The aim of this chapter was to describe extant estimates of poor sleep health among racial/ethnic minorities, multilevel determinants of sleep health disparities among racial/ethnic minorities, including biological, environmental, and psychosocial factors, and associated downstream health outcomes among racial/ethnic minorities. Over the past decades, important efforts have been made by health disparities clinicians and researchers to raise awareness about new approaches to tackle disparities in sleep health. However, data highlighted in this book chapter indicates that there is still a long road to travel until we arrive at sleep health equity in the United States [44, 49, 57, 59, 60, 63, 83, 105,106,107,108]. Building upon the sleep health framework, we suggest that one of the first crucial steps in addressing racial/ethnic disparities in sleep health is to define the concept of sleep health equity that we conceptualized as the equal opportunity to experience and obtain healthy sleep regardless of age, sex, race/ethnicity, geographical location, and socioeconomic status to obtain satisfactory sleep that promotes physical and mental well-being [28]. We also argue that achieving sleep health equity requires a multi-level and multisystem approach that includes patients, providers, payers, and the entire healthcare ecosystem. To achieve sleep health equity involves the following five steps and initiatives [28]:

  1. 1.

    We encourage implementation of sleep health literacy programs for all ages – from early screening and treatment for sleep disorders starting in preschool, elementary schools, high schools, and university. This will provide sleep health literacy modules, workshops, webinars, throughout websites, social media outlets, and mobile apps.

  2. 2.

    This awareness and sleep health access for ethnic and racial minorities could be achieved through the creation and multilingual sleep centers in vulnerable communities. Such multi-ethnic and multi-lingual initiatives could also be replicated in additional health centers located in vulnerable communities.

  3. 3.

    Culturally tailored behavioral sleep health interventions may increase adherence to physician’s recommendations among racial and ethnic minorities.

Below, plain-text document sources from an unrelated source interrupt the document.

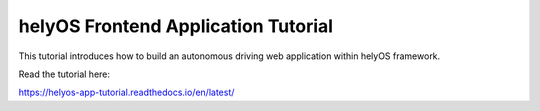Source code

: helyOS Frontend Application Tutorial
====================================

This tutorial introduces how to build an autonomous driving web application within helyOS framework.

Read the tutorial here:

https://helyos-app-tutorial.readthedocs.io/en/latest/
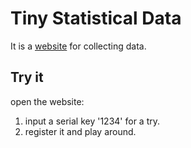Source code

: * Tiny Statistical Data
It is a [[http:120.24.71.96/tinysd/statistics/][website]] for collecting data.

** Try it
 open the website:
 1. input a serial key '1234' for a try.
 2. register it and play around.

For instance, this could be achieved through required, culturally sensitive training in sleep medicine programs where physicians are better equipped in administering sleep health medicine and interventions for vulnerable populations.

  4. 4.

    We need training programs across all educational levels from high school to university (Ex: the New York University’s PRIDE and COMRADE programs), which aims to increase diversity in the sleep health medicine workforce.

  5. 5.

    Public health policies to address and reduce the burden of environmental (ex: noise and light) exposures that are underpinning poor sleep health among racial/ethnic minorities are strongly encouraged. This is very important because Blacks and other minorities experience a higher rate of environmental risk living in disfranchised neighborhoods and communities.